■ **MATERIALS PROVIDED**:

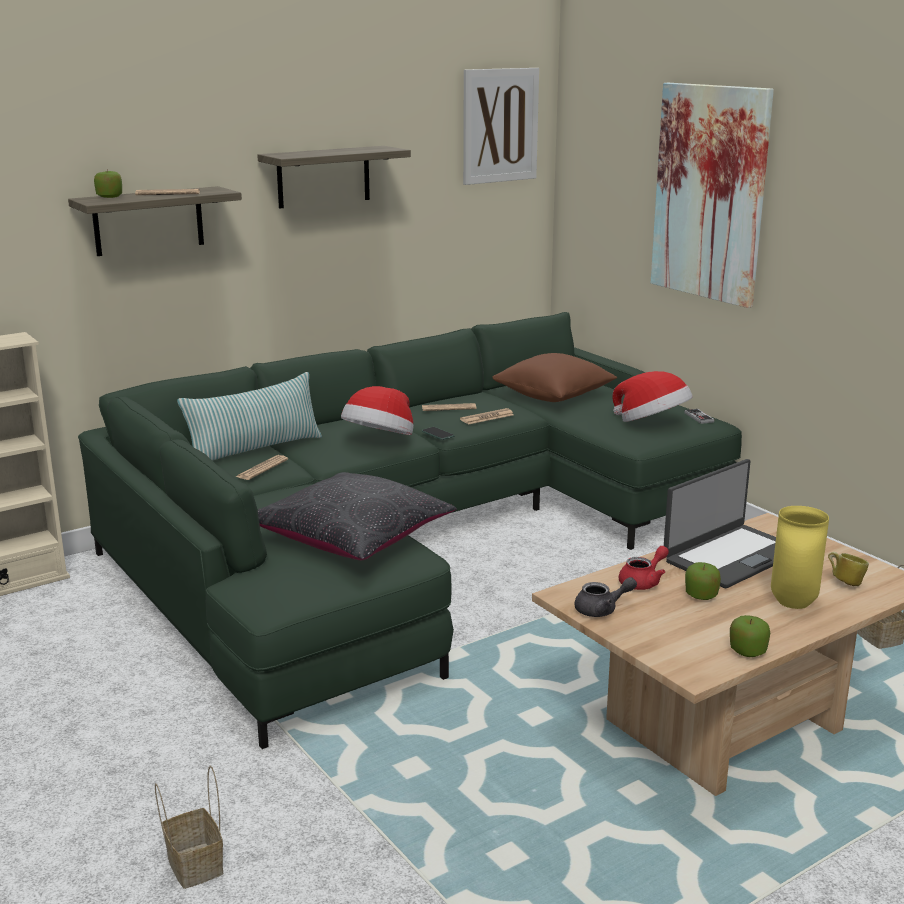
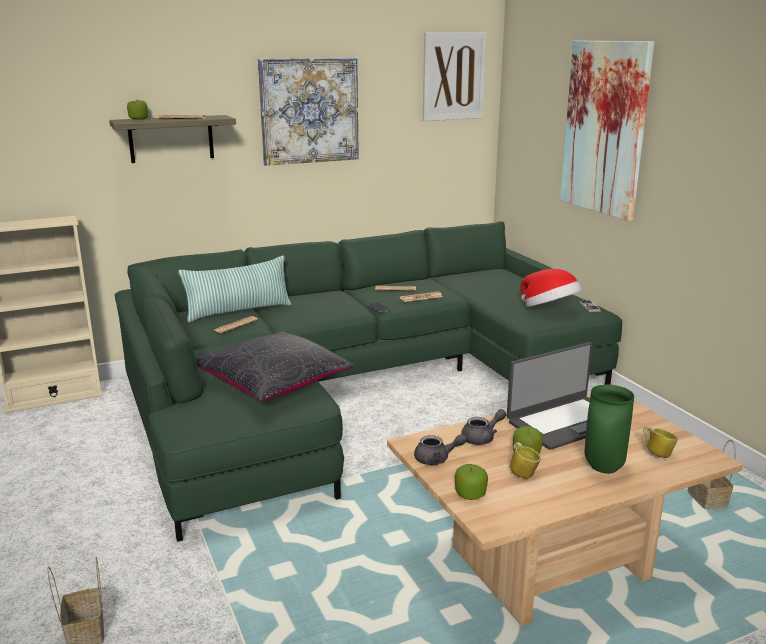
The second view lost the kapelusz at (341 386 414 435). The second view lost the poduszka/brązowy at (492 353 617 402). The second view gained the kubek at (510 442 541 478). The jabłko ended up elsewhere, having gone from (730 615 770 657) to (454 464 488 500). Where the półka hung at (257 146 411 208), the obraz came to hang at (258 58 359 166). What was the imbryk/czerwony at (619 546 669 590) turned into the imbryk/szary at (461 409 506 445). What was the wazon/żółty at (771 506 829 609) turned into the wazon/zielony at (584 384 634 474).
* * *
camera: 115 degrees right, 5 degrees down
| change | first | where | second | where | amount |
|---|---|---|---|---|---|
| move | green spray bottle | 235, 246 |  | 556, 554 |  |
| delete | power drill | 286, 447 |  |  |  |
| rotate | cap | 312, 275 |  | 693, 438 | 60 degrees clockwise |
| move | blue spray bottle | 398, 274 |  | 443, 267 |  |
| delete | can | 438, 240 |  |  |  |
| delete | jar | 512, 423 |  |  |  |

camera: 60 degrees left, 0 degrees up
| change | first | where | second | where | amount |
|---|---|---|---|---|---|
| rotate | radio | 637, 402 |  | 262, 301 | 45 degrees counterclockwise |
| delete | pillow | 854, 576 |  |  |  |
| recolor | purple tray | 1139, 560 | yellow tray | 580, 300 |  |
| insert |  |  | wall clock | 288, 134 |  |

■ **BRIEF**:
Which lines in the records above include the word "move"? Copy them out.

■ **SOLUTION TO THIS EXERCISE**:
| move | green spray bottle | 235, 246 |  | 556, 554 |  |
| move | blue spray bottle | 398, 274 |  | 443, 267 |  |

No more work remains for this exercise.